I’ll do my best to address a tricky topic here: how does adding pink and sparkle hurt the cause? I am an advocate of pink. After yellow, it is my favorite color. And I would be lying if I said I don’t choose my polyhedral dice based on the amount of sparkle and the color. While I’m beating down a gaggle of goblins with my fireball attack, I want to simultaneously blind everyone else at the table. My d6′s have even been dubbed “The Barbie dice.” I’ve also been known to browse Polyvore and make sets for my characters on my obnoxiously pink phone when my character isn’t involved with what’s going on. All this being said, it’s not surprising that having a pink, sparkly game will at least make me pause to look at it. That alone, however, is not enough though. The game has to be well developed and intriguing beyond the advertising. Also, having a pink, sparkly title that has nothing to do with the game will immediately turn me off. It makes me feel like the developers think that I’m so stupid that I’ll blindly buy anything that attracts one of my many interests. That only works when you get a free bottle of whiskey with the game (developers, take note).

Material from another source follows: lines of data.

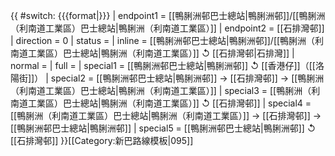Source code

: {{ #switch: {{{format|}}}
  | endpoint1 = [[鴨脷洲邨巴士總站|鴨脷洲邨]]/[[鴨脷洲（利南道工業區）巴士總站|鴨脷洲（利南道工業區）]]
  | endpoint2 = [[石排灣邨]]
  | direction = 0
  | status = 
  | inline = [[鴨脷洲邨巴士總站|鴨脷洲邨]]/[[鴨脷洲（利南道工業區）巴士總站|鴨脷洲（利南道工業區）]] ↺ [[石排灣邨|石排灣]]
  | normal =
  | full =
  | special1 = [[鴨脷洲邨巴士總站|鴨脷洲邨]] ↺ [[香港仔]]（[[洛陽街]]）
  | special2 = [[鴨脷洲邨巴士總站|鴨脷洲邨]] → [[石排灣邨]] → [[鴨脷洲（利南道工業區）巴士總站|鴨脷洲（利南道工業區）]]
  | special3 = [[鴨脷洲（利南道工業區）巴士總站|鴨脷洲（利南道工業區）]] ↺ [[石排灣邨]]
  | special4 = [[鴨脷洲（利南道工業區）巴士總站|鴨脷洲（利南道工業區）]] → [[石排灣邨]] → [[鴨脷洲邨巴士總站|鴨脷洲邨]]
  | special5 = [[鴨脷洲邨巴士總站|鴨脷洲邨]] ↺ [[石排灣邨]]
}}<noinclude>[[Category:新巴路線模板|095]]</noinclude>
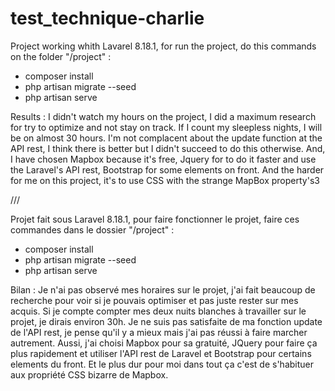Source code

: # test_technique-charlie
Project working whith Lavarel 8.18.1, for run the project, do this commands on the folder "/project" :
- composer install
- php artisan migrate --seed
- php artisan serve

Results : I didn't watch my hours on the project, I did a maximum research for try to optimize and not stay on track. If I count my sleepless nights, I will be on almost 30 hours.
I'm not complacent about the update function at the API rest, I think there is better but I didn't succeed to do this otherwise. And, I have chosen Mapbox because it's free, Jquery for to do it faster and use the Laravel's API rest, Bootstrap for some elements on front. And the harder for me on this project, it's to use CSS with the strange MapBox property's3

///

Projet fait sous Laravel 8.18.1, pour faire fonctionner le projet, faire ces commandes dans le dossier "/project" : 
- composer install
- php artisan migrate --seed
- php artisan serve

Bilan : Je n'ai pas observé mes horaires sur le projet, j'ai fait beaucoup de recherche pour voir si je pouvais optimiser et pas juste rester sur mes acquis. Si je compte compter mes deux nuits blanches à travailler sur le projet, je dirais environ 30h. 
Je ne suis pas satisfaite de ma fonction update de l'API rest, je pense qu'il y a mieux mais j'ai pas réussi à faire marcher autrement. Aussi, j'ai choisi Mapbox pour sa gratuité, JQuery pour faire ça plus rapidement et utiliser l'API rest de Laravel et Bootstrap pour certains elements du front. Et le plus dur pour moi dans tout ça c'est de s'habituer aux propriété CSS bizarre de Mapbox.
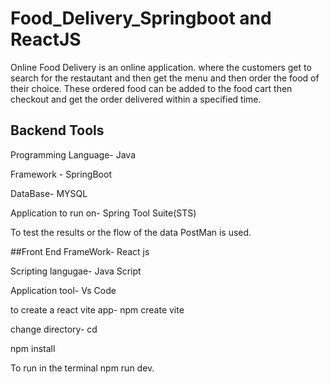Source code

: # Food_Delivery_Springboot and ReactJS

Online Food Delivery is an online application. where the customers get to search for the restautant and then get the menu and then order the food of 
their choice. 
These ordered food can be added to the food cart then checkout and get the order delivered within a specified time.

## Backend Tools 

Programming Language- Java

Framework - SpringBoot

DataBase- MYSQL

Application to run on- Spring Tool Suite(STS)

To test the results or the flow of the data PostMan is used.

##Front End
FrameWork- React js

Scripting langugae- Java Script

Application tool- Vs Code

to create a react vite app- npm create vite <app-name> 

change directory- cd <app-name>

npm install

To run in the terminal npm run dev.

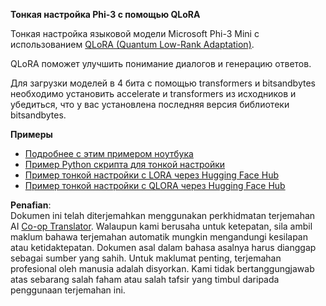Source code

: <!--
CO_OP_TRANSLATOR_METADATA:
{
  "original_hash": "54b6b824568d4decb574b9e117c4f5f7",
  "translation_date": "2025-05-09T21:53:07+00:00",
  "source_file": "md/03.FineTuning/FineTuning_Qlora.md",
  "language_code": "ms"
}
-->
**Тонкая настройка Phi-3 с помощью QLoRA**

Тонкая настройка языковой модели Microsoft Phi-3 Mini с использованием [QLoRA (Quantum Low-Rank Adaptation)](https://github.com/artidoro/qlora).

QLoRA поможет улучшить понимание диалогов и генерацию ответов.

Для загрузки моделей в 4 бита с помощью transformers и bitsandbytes необходимо установить accelerate и transformers из исходников и убедиться, что у вас установлена последняя версия библиотеки bitsandbytes.

**Примеры**
- [Подробнее с этим примером ноутбука](../../../../code/03.Finetuning/Phi_3_Inference_Finetuning.ipynb)
- [Пример Python скрипта для тонкой настройки](../../../../code/03.Finetuning/FineTrainingScript.py)
- [Пример тонкой настройки с LORA через Hugging Face Hub](../../../../code/03.Finetuning/Phi-3-finetune-lora-python.ipynb)
- [Пример тонкой настройки с QLORA через Hugging Face Hub](../../../../code/03.Finetuning/Phi-3-finetune-qlora-python.ipynb)

**Penafian**:  
Dokumen ini telah diterjemahkan menggunakan perkhidmatan terjemahan AI [Co-op Translator](https://github.com/Azure/co-op-translator). Walaupun kami berusaha untuk ketepatan, sila ambil maklum bahawa terjemahan automatik mungkin mengandungi kesilapan atau ketidaktepatan. Dokumen asal dalam bahasa asalnya harus dianggap sebagai sumber yang sahih. Untuk maklumat penting, terjemahan profesional oleh manusia adalah disyorkan. Kami tidak bertanggungjawab atas sebarang salah faham atau salah tafsir yang timbul daripada penggunaan terjemahan ini.
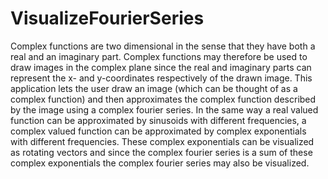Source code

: # VisualizeFourierSeries

Complex functions are two dimensional in the sense that they have both a real and an imaginary part. Complex functions may therefore be used to draw images in the complex plane since the real and imaginary parts can represent the x- and y-coordinates respectively of the drawn image. This application lets the user draw an image (which can be thought of as a complex function) and then approximates the complex function described by the image using a complex fourier series. In the same way a real valued function can be approximated by sinusoids with different frequencies, a complex valued function can be approximated by complex exponentials with different frequencies. These complex exponentials can be visualized as rotating vectors and since the complex fourier series is a sum of these complex exponentials the complex fourier series may also be visualized.

<p align="center">
  <![](demoWithoutCircles.gif)>
</p>

<p align="center">
  <![](demoWithCircles.gif)>
</p>


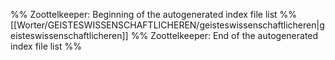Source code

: %% Zoottelkeeper: Beginning of the autogenerated index file list  %%
 [[Worter/GEISTESWISSENSCHAFTLICHEREN/geisteswissenschaftlicheren|geisteswissenschaftlicheren]]
%% Zoottelkeeper: End of the autogenerated index file list  %%

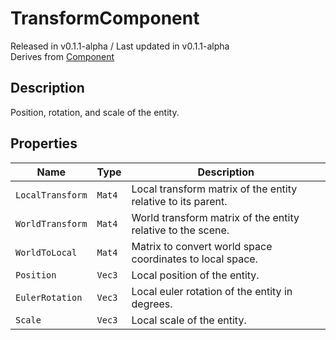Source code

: # TransformComponent
<div class = "classInfo">
    Released in v0.1.1-alpha / Last updated in v0.1.1-alpha <br>
    Derives from <a href="../Component">Component</a>
</div>

## Description
Position, rotation, and scale of the entity.

## Properties
| Name             | Type   | Description                                                  |
|------------------|--------|--------------------------------------------------------------|
| `LocalTransform` | `Mat4` | Local transform matrix of the entity relative to its parent. |
| `WorldTransform` | `Mat4` | World transform matrix of the entity relative to the scene.  |
| `WorldToLocal`   | `Mat4` | Matrix to convert world space coordinates to local space.    |
| `Position`       | `Vec3` | Local position of the entity.                                |
| `EulerRotation`  | `Vec3` | Local euler rotation of the entity in degrees.               |
| `Scale`          | `Vec3` | Local scale of the entity.                                   |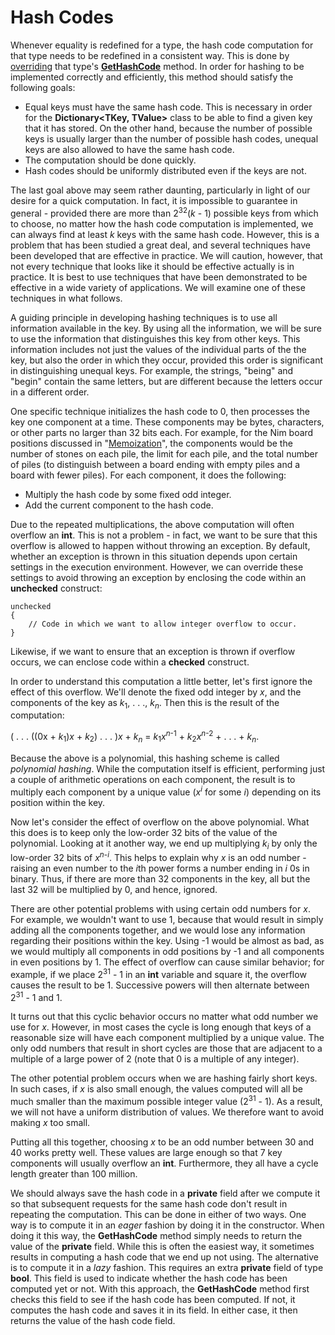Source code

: # Hash Codes

Whenever equality is redefined for a type, the hash code computation for
that type needs to be redefined in a consistent way. This is done by
[overriding](/~rhowell/DataStructures/redirect/method-overriding) that
type's
[**GetHashCode**](https://msdn.microsoft.com/en-us/library/system.object.gethashcode.aspx)
method. In order for hashing to be implemented correctly and
efficiently, this method should satisfy the following goals:

  - Equal keys must have the same hash code. This is necessary in order
    for the **Dictionary\<TKey, TValue\>** class to be able to find a
    given key that it has stored. On the other hand, because the number
    of possible keys is usually larger than the number of possible hash
    codes, unequal keys are also allowed to have the same hash code.
  - The computation should be done quickly.
  - Hash codes should be uniformly distributed even if the keys are not.

The last goal above may seem rather daunting, particularly in light of
our desire for a quick computation. In fact, it is impossible to
guarantee in general - provided there are more than
2<sup>32</sup>(*k* - 1) possible keys from which to choose, no
matter how the hash code computation is implemented, we can always find
at least *k* keys with the same hash code. However, this is a problem
that has been studied a great deal, and several techniques have been
developed that are effective in practice. We will caution, however, that
not every technique that looks like it should be effective actually is
in practice. It is best to use techniques that have been demonstrated to
be effective in a wide variety of applications. We will examine one of
these techniques in what follows.

A guiding principle in developing hashing techniques is to use all
information available in the key. By using all the information, we will
be sure to use the information that distinguishes this key from other
keys. This information includes not just the values of the individual
parts of the the key, but also the order in which they occur, provided
this order is significant in distinguishing unequal keys. For example,
the strings, "being" and "begin" contain the same letters, but are
different because the letters occur in a different order.

One specific technique initializes the hash code to 0, then processes
the key one component at a time. These components may be bytes,
characters, or other parts no larger than 32 bits each. For example, for
the Nim board positions discussed in
"[Memoization](/~rhowell/DataStructures/redirect/memoization)", the
components would be the number of stones on each pile, the limit for
each pile, and the total number of piles (to distinguish between a board
ending with empty piles and a board with fewer piles). For each
component, it does the following:

  - Multiply the hash code by some fixed odd integer.
  - Add the current component to the hash code.

<span id="checked-unchecked"></span> Due to the repeated
multiplications, the above computation will often overflow an **int**.
This is not a problem - in fact, we want to be sure that this overflow
is allowed to happen without throwing an exception. By default, whether
an exception is thrown in this situation depends upon certain settings
in the execution environment. However, we can override these settings to
avoid throwing an exception by enclosing the code within an
**unchecked** construct:

    unchecked
    {
        // Code in which we want to allow integer overflow to occur.
    }

Likewise, if we want to ensure that an exception is thrown if overflow
occurs, we can enclose code within a **checked** construct.

In order to understand this computation a little better, let's first
ignore the effect of this overflow. We'll denote the fixed odd integer
by *x*, and the components of the key as
*k*<sub>1</sub>, . . ., *k<sub>n</sub>*. Then
this is the result of the computation:

( . . . ((0x + *k*<sub>1</sub>)*x* + *k*<sub>2</sub>) . . . )*x* + *k<sub>n</sub>* = *k*<sub>1</sub>*x*<sup>*n*-1</sup> + *k*<sub>2</sub>*x*<sup>*n*-2</sup> + . . . + *k<sub>n</sub>*.

Because the above is a polynomial, this hashing scheme is called
*polynomial hashing*. While the computation itself is efficient,
performing just a couple of arithmetic operations on each component, the
result is to multiply each component by a unique value (*x<sup>i</sup>*
for some *i*) depending on its position within the key.

Now let's consider the effect of overflow on the above polynomial. What
this does is to keep only the low-order 32 bits of the value of the
polynomial. Looking at it another way, we end up multiplying
*k<sub>i</sub>* by only the low-order 32 bits of *x*<sup>*n*-*i*</sup>.
This helps to explain why *x* is an odd number - raising an even number
to the *i*th power forms a number ending in *i* 0s in binary. Thus, if
there are more than 32 components in the key, all but the last 32 will
be multiplied by 0, and hence, ignored.

There are other potential problems with using certain odd numbers for
*x*. For example, we wouldn't want to use 1, because that would result
in simply adding all the components together, and we would lose any
information regarding their positions within the key. Using -1 would be
almost as bad, as we would multiply all components in odd positions by
-1 and all components in even positions by 1. The effect of overflow can
cause similar behavior; for example, if we place
2<sup>31</sup> - 1 in an **int** variable and square it,
the overflow causes the result to be 1. Successive powers will then
alternate between 2<sup>31</sup> - 1 and 1.

It turns out that this cyclic behavior occurs no matter what odd number
we use for *x*. However, in most cases the cycle is long enough that
keys of a reasonable size will have each component multiplied by a
unique value. The only odd numbers that result in short cycles are those
that are adjacent to a multiple of a large power of 2 (note that 0 is a
multiple of any integer).

The other potential problem occurs when we are hashing fairly short
keys. In such cases, if *x* is also small enough, the values computed
will all be much smaller than the maximum possible integer value
(2<sup>31</sup> - 1). As a result, we will not have a uniform
distribution of values. We therefore want to avoid making *x* too small.

Putting all this together, choosing *x* to be an odd number between 30
and 40 works pretty well. These values are large enough so that 7 key
components will usually overflow an **int**. Furthermore, they all have
a cycle length greater than 100 million.

We should always save the hash code in a **private** field after we
compute it so that subsequent requests for the same hash code don't
result in repeating the computation. This can be done in either of two
ways. One way is to compute it in an *eager* fashion by doing it in the
constructor. When doing it this way, the **GetHashCode** method simply
needs to return the value of the **private** field. While this is often
the easiest way, it sometimes results in computing a hash code that we
end up not using. The alternative is to compute it in a *lazy* fashion.
This requires an extra **private** field of type **bool**. This field is
used to indicate whether the hash code has been computed yet or not.
With this approach, the **GetHashCode** method first checks this field
to see if the hash code has been computed. If not, it computes the hash
code and saves it in its field. In either case, it then returns the
value of the hash code field.
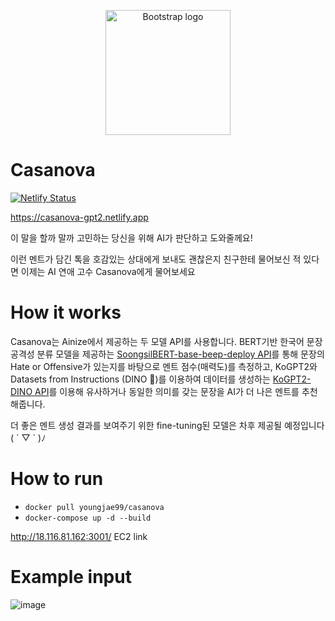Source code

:                                                                                                                                            
<p align="center">
  <a href="https://getbootstrap.com/">
    <img src="https://user-images.githubusercontent.com/6705096/128585646-0690663e-c1f9-4b54-b879-31449a089f35.png" alt="Bootstrap logo" width="200">
  </a>
</p>

# Casanova

[![Netlify Status](https://api.netlify.com/api/v1/badges/d86caba6-5b6b-47ae-bb6d-888f8c0fddc3/deploy-status)](https://app.netlify.com/sites/casanova-gpt2/deploys)

https://casanova-gpt2.netlify.app

이 말을 할까 말까 고민하는 당신을 위해 AI가 판단하고 도와줄께요!

이런 멘트가 담긴 톡을 호감있는 상대에게 보내도 괜찮은지 친구한테 물어보신 적 있다면 이제는 AI 연애 고수 Casanova에게 물어보세요


# How it works

Casanova는 Ainize에서 제공하는 두 모델 API를 사용합니다. BERT기반 한국어 문장 공격성 분류 모델을 제공하는 [SoongsilBERT-base-beep-deploy API](https://ainize.ai/strutive07/SoongsilBERT-base-beep-deploy)를 통해 문장의 Hate or Offensive가 있는지를 바탕으로 멘트 점수(매력도)를 측정하고, KoGPT2와 Datasets from Instructions (DINO 🦕)를 이용하여 데이터를 생성하는 [KoGPT2-DINO API](https://ainize.ai/fpem123/KoGPT2-DINO)를 이용해 유사하거나 동일한 의미를 갖는 문장을 AI가 더 나은 멘트를 추천해줍니다.

더 좋은 멘트 생성 결과를 보여주기 위한 fine-tuning된 모델은 차후 제공될 예정입니다 ( ´ ▽ ` )ﾉ


# How to run
- `docker pull youngjae99/casanova`
- `docker-compose up -d --build`

http://18.116.81.162:3001/ EC2 link

# Example input

![image](https://user-images.githubusercontent.com/6705096/128650417-317977ac-d989-4f27-b3a7-851b30e2a241.png)

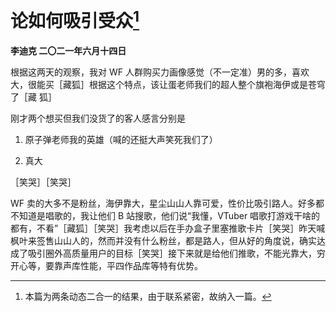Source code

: # 论如何吸引受众[^1]
**李迪克	二〇二一年六月十四日**

根据这两天的观察，我对 WF 人群购买力画像感觉（不一定准）男的多，喜欢大，很能买［藏狐］根据这个特点，该让蛋老师我们的超人整个旗袍海伊或是苍穹了［藏 狐］

刚才两个想买但我们没货了的客人感言分别是

1.	原子弹老师我的英雄（喊的还挺大声笑死我们了）

2.	真大

［笑哭］［笑哭］

WF 卖的大多不是粉丝，海伊靠大，星尘山山人靠可爱，性价比吸引路人。好多都不知道是唱歌的，我让他们 B 站搜歌，他们说“我懂，VTuber 唱歌打游戏干啥的都有，不看”［藏狐］［笑哭］我考虑以后在手办盒子里塞推歌卡片［笑哭］昨天喊枫叶来签售山山人的，然而并没有什么粉丝，都是路人，但从好的角度说，确实达成了吸引圈外高质量用户的目标［笑哭］接下来就是给他们推歌，不能光靠大，穷开心等，要靠声库性能，平四作品库等特有优势。

[^1]: 本篇为两条动态二合一的结果，由于联系紧密，故纳入一篇。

I also wish there were more fantasy games. I’m not talking about high fantasy per se. I mean straight up Disney, but, you know, for adults. I would like nothing more than to be able to wear a ball gown while fighting an evil witch alongside various woodland creatures. This is really something you can’t do in DnD or a lot of other roleplaying games without significant deviation from the setting and rules. As cool as a herd of awakened mice would be, it puts a lot of stress on a GM who may not be as passionate about it. I want a game that is the bastard child of Snow White and Tomb of Horrors and I want Snow to be the hero.
Many of the games out there that fit these requirements are clearly not meant for people over the age of 6. I love that games are being made for young girls, but I am an adult. I’m about to graduate with my bachelor’s degree and I am planning on getting my master’s degree shortly after. I also pay bills and vote. I’m all about playing the occasional game that some would say I’m “too old” for (I’m looking at you, Pokemon Master Trainer), but the games I play the most tend to employ more strategy and roleplay than a lot of children’s games on the market. There are key differences between children’s and adult’s games. Pink and sparkly is not included on that list, however.
I very strongly feel that it is part of my duty as a female game developer to be vocal about these issues. A lot of gaming companies, including Derailed, have taken it upon themselves to make an inclusive environment for all gamers. The battle is not yet over though. Nearly every game has the potential to be enjoyed by any person, but there definitely are still holes in the market. A hole that I see is strong girly games. I don’t think it makes me any less of a gamer if I like to make my nail polish match my dice, yet there are people who would disagree with me. It’s upsetting that this is still an issue in 2014. It hurts the industry and it makes it easier for people to dismiss gamers and gaming culture. I’m not suggesting that every game be marketed toward girly girls, but it would be nice to see some that are not of my own invention put out by other companies.